Equity trading is the buying and selling of company shares or stocks.
In sharemarket terms, equities is another word for shares and represents part-ownership of a company, as distinct from debt securities such as bonds and debentures.
Investment in shares of companies is investing in equities. Stocks can be bought/sold from the exchanges (secondary market) or via IPOs – Initial Public Offerings (primary market). Stocks are the best long-term investment options wherein the market volatility and the resultant risk of losses, if given enough time, is mitigated by the general upward momentum of the economy. There are two streams of revenue generation from this form of investment.
1. Dividend: Periodic payments made out of the company’s profits are termed as dividends.
2. Growth: The price of a stock appreciates commensurate to the growth posted by the company resulting in capital appreciation.
F & O
Future: A ‘future’ is an agreement to buy or sell a certain underlying asset at a fixed price and at a certain future date. The seller of a future has an obligation to deliver the underlying asset to the buyer, and the buyer has an obligation to pay the agreed price to the seller at a future date. A transaction involving the sale of stock futures is called ‘short future position’ and a transaction involving the purchase of stock futures is called ‘long future position’.
Option: An ‘option’ is a special type of future contract where the buyer has an option to buy or not to buy the underlying asset from the seller at a fixed price up to a certain date called ‘options expiry date’. However, the option seller (writer) has an obligation to deliver the underlying asset to the buyer. The buyer of the option pays an upfront fee/premium to the seller of the option. If the buyer does not exercise the option by the option expiry date, the option expires and has no value.
The future and option (F&O) market is a good investing or trading option for investors with a high risk appetite. The volatility in the markets creates many opportunities for speculative trading in the F&O market. The F&O market offers high returns as it is similar to leveraged investments. On the other hand, it comes with a high risk of loss of capital. Investments in derivative instruments magnify the returns and risk many times. Therefore, investors with a high risk appetite, good understanding and reach of stock markets only should look at investing in derivative instruments.
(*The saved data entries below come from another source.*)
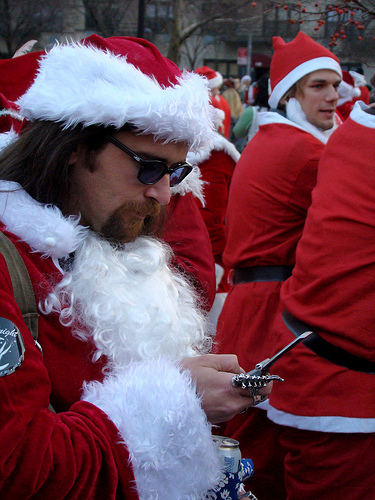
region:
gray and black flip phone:
[236, 327, 313, 392]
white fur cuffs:
[74, 355, 227, 499]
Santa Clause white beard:
[44, 226, 210, 363]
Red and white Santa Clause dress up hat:
[0, 32, 204, 152]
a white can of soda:
[205, 432, 247, 495]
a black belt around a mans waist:
[227, 265, 306, 284]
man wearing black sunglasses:
[88, 124, 193, 187]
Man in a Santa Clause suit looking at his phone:
[0, 30, 310, 496]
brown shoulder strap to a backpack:
[0, 231, 48, 355]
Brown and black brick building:
[0, 1, 374, 77]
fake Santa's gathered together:
[17, 11, 349, 281]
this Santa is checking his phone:
[108, 155, 324, 423]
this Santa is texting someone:
[80, 132, 314, 386]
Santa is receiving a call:
[115, 153, 319, 395]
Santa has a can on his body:
[209, 430, 250, 484]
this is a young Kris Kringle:
[265, 33, 352, 133]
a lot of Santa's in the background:
[200, 27, 275, 134]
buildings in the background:
[17, 4, 356, 40]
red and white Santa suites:
[131, 36, 373, 257]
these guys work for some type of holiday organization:
[16, 17, 363, 270]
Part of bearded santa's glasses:
[134, 153, 193, 187]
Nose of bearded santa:
[145, 172, 172, 208]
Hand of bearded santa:
[176, 340, 274, 424]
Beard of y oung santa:
[103, 200, 163, 247]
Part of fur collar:
[7, 189, 74, 259]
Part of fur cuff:
[114, 383, 201, 467]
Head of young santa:
[263, 26, 341, 129]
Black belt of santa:
[229, 259, 289, 279]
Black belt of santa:
[274, 304, 373, 384]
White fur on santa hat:
[54, 59, 126, 102]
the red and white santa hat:
[2, 40, 221, 142]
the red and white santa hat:
[192, 64, 222, 87]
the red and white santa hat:
[269, 30, 338, 102]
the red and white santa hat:
[336, 70, 353, 96]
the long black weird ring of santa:
[234, 373, 281, 389]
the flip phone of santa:
[235, 330, 315, 376]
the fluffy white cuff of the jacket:
[86, 370, 224, 497]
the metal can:
[210, 434, 242, 478]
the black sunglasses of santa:
[109, 133, 193, 189]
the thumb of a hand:
[187, 353, 244, 374]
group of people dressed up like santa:
[2, 16, 374, 482]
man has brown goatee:
[101, 195, 170, 249]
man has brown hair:
[0, 113, 123, 204]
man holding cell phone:
[160, 313, 326, 426]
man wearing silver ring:
[218, 359, 288, 398]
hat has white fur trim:
[0, 18, 237, 163]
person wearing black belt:
[268, 291, 368, 376]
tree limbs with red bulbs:
[251, 0, 373, 54]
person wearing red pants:
[259, 399, 373, 496]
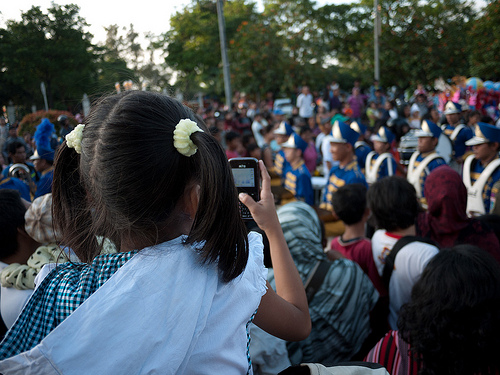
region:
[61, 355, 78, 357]
white fabric on shirt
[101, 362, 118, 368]
white fabric on shirt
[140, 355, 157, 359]
white fabric on shirt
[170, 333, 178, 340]
white fabric on shirt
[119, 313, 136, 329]
white fabric on shirt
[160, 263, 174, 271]
white fabric on shirt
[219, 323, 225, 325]
white fabric on shirt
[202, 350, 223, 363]
white fabric on shirt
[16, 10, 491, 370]
Photo taken during the day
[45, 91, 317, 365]
Little girl holding a cell phone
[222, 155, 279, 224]
Cell phone in the girl's hand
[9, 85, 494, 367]
People watching a parade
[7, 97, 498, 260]
Parade in the middle of the people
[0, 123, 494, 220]
Marching band wearing blue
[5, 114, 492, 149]
Hats on the marching band members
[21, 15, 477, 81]
Green leaves on the trees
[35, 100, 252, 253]
The girl's hair is in pigtails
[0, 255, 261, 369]
White shirt with a hood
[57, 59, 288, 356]
kid is holding a phone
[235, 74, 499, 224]
marching band in blue uniform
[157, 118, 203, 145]
white barette on hair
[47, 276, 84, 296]
green and blue plaid fabric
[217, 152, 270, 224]
black cell phone in girl's hand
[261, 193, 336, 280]
scarf on woman's head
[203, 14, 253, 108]
tall blue pole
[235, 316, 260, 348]
frilly end on white fabric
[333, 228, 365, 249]
brown and green collar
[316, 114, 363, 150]
blue and white military hat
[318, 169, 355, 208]
gold lines on blue shirt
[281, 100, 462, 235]
people watching marchers on the street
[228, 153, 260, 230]
a phone in the hand of a girl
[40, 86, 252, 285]
pig tails on a girls head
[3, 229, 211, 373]
a white hood with a checkered inside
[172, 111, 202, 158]
a yellow pony tail holder in a girl's hair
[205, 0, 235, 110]
a metal pole above the crowd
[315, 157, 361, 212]
a blue and gold shirt on a band member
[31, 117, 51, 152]
a blue feather on a hat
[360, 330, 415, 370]
a red, black, and white striped bag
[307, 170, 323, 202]
a white topped drum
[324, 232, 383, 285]
a red shirt with a black collar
Commodity market is a place where trading in commodities takes place. It is similar to an Equity market, but instead of buying or selling shares one buys or sells commodities. Commodity market is a place where trading in commodities takes place. It is similar to an Equity market, but instead of buying or selling shares one buys or sells commodities.
When the economy is dipping, money is worth less – inflation occurs. The prices for commodities usually go up during high inflation;accordingly the price of raw materials also sees an upward trend.Therefore, a few commodities in your portfolio will help you benefit from this upswing and that is just one benefit of investing in comodities.
Initial public offering, or IPO, is the first sale of stock by a company to the public. A company can raise money by issuing either debt or equity. If the company has never issued equity to the public, it’s known as an IPO.
Why consider buying into a newly public company? For one thing, it’s a way to get in on the “ground floor” of a company if the investor believes it has long-term potential. If you think the company is going to perform well over the long-term, it may be cheaper to buy shares early on.